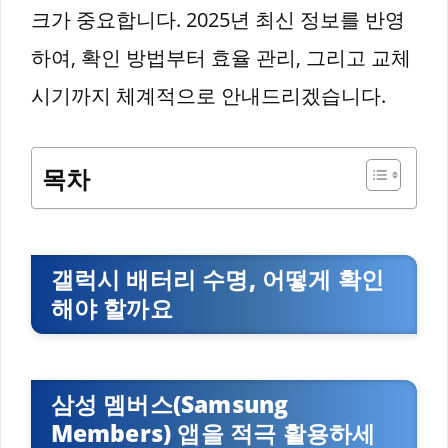
크가 중요합니다. 2025년 최신 정보를 반영
하여, 확인 방법부터 효율 관리, 그리고 교체
시기까지 체계적으로 안내드리겠습니다.
목차
갤럭시 배터리 수명, 어떻게 확인
해야 할까요
삼성 멤버스(Samsung
Members) 앱을 적극 활용하세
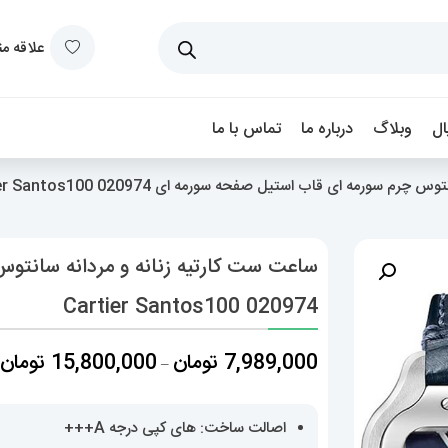
علاقه م
ل
وبلاگ
درباره ما
تماس با ما
سورمه ای قاب استیل صفحه سورمه ای 020974 Cartier Santos100
ساعت ست کارتیه زنانه و مردانه سانتو
020974 Cartier Santos100
م
7,989,000
تومان
15,800,000
تومان
–
ق
اصالت ساخت: های کپی درجه A+++
ت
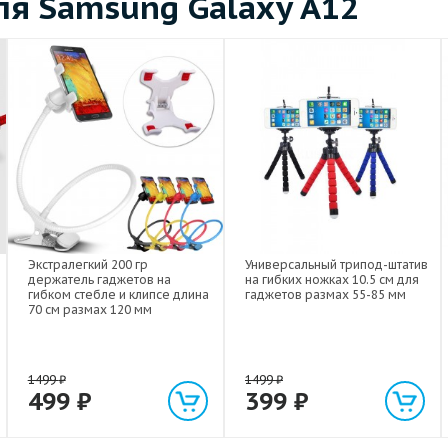
я Samsung Galaxy A12
Экстралегкий 200 гр
Универсальный трипод-штатив
держатель гаджетов на
на гибких ножках 10.5 см для
гибком стебле и клипсе длина
гаджетов размах 55-85 мм
70 см размах 120 мм
1499
₽
1499
₽
499
₽
399
₽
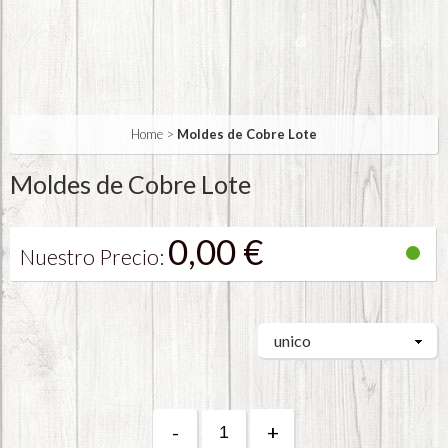
Home
>
Moldes de Cobre Lote
Moldes de Cobre Lote
0,00 €
Nuestro Precio:
unico
-
+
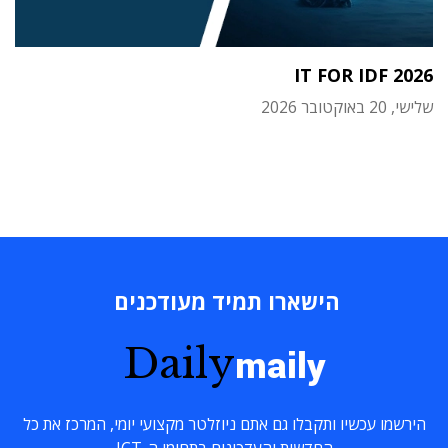
IT FOR IDF 2026
שלישי, 20 באוקטובר 2026
הישארו תמיד מעודכנים
Daily
maily
הירשמו עכשיו ותקבלו גם אתם ניוזלטר מקצועי יומי, המרכז את כל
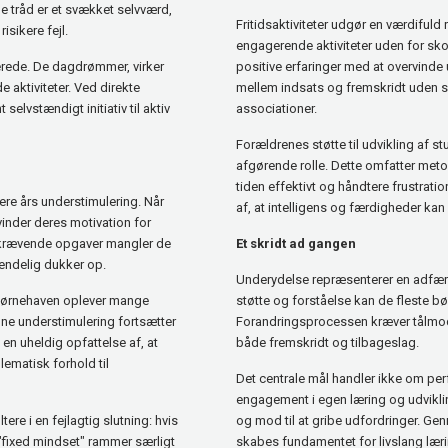
e tråd er et svækket selvværd,
Fritidsaktiviteter udgør en værdifu
isikere fejl.
engagerende aktiviteter uden for s
erede. De dagdrømmer, virker
positive erfaringer med at overvin
aktiviteter. Ved direkte
mellem indsats og fremskridt uden s
elvstændigt initiativ til aktiv
associationer.
Forældrenes støtte til udvikling af s
afgørende rolle. Dette omfatter meto
tiden effektivt og håndtere frustrat
re års understimulering. Når
af, at intelligens og færdigheder ka
inder deres motivation for
e krævende opgaver mangler de
Et skridt ad gangen
 endelig dukker op.
Underydelse repræsenterer en adfærd
I børnehaven oplever mange
støtte og forståelse kan de fleste bø
nne understimulering fortsætter
Forandringsprocessen kræver tålmo
en uheldig opfattelse af, at
både fremskridt og tilbageslag.
lematisk forhold til
Det centrale mål handler ikke om pe
engagement i egen læring og udvikli
e i en fejlagtig slutning: hvis
og mod til at gribe udfordringer. Ge
"fixed mindset" rammer særligt
skabes fundamentet for livslang læri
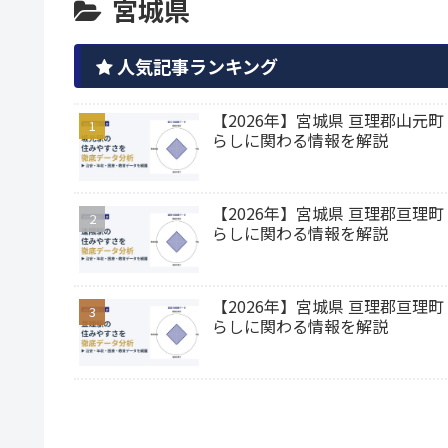
宮城県
人気記事ランキング
【2026年】宮城県 亘理郡山
らしに関わる情報を解説
【2026年】宮城県 亘理郡亘
らしに関わる情報を解説
【2026年】宮城県 亘理郡亘
らしに関わる情報を解説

Task description>
From the line containing "на гибких ножках 10.5 см для" down to the last line of the data, print every line exactly and nothing else. Pictures stay out of the copy.

Reply to the task>
на гибких ножках 10.5 см для
гибком стебле и клипсе длина
гаджетов размах 55-85 мм
70 см размах 120 мм
1499
₽
1499
₽
499
₽
399
₽
Home
>
Moldes de Cobre Lote
Moldes de Cobre Lote
0,00 €
Nuestro Precio:
unico
-
+
IT FOR IDF 2026
שלישי, 20 באוקטובר 2026
הישארו תמיד מעודכנים
Daily
maily
הירשמו עכשיו ותקבלו גם אתם ניוזלטר מקצועי יומי, המרכז את כל
e tråd er et svækket selvværd,
Fritidsaktiviteter udgør en værdifu
isikere fejl.
engagerende aktiviteter uden for s
erede. De dagdrømmer, virker
positive erfaringer med at overvin
aktiviteter. Ved direkte
mellem indsats og fremskridt uden s
elvstændigt initiativ til aktiv
associationer.
Forældrenes støtte til udvikling af s
afgørende rolle. Dette omfatter meto
tiden effektivt og håndtere frustrat
re års understimulering. Når
af, at intelligens og færdigheder ka
inder deres motivation for
e krævende opgaver mangler de
Et skridt ad gangen
 endelig dukker op.
Underydelse repræsenterer en adfærd
I børnehaven oplever mange
støtte og forståelse kan de fleste bø
nne understimulering fortsætter
Forandringsprocessen kræver tålmo
en uheldig opfattelse af, at
både fremskridt og tilbageslag.
lematisk forhold til
Det centrale mål handler ikke om pe
engagement i egen læring og udvikli
e i en fejlagtig slutning: hvis
og mod til at gribe udfordringer. Ge
"fixed mindset" rammer særligt
skabes fundamentet for livslang læri
宮城県
人気記事ランキング
【2026年】宮城県 亘理郡山
らしに関わる情報を解説
【2026年】宮城県 亘理郡亘
らしに関わる情報を解説
【2026年】宮城県 亘理郡亘
らしに関わる情報を解説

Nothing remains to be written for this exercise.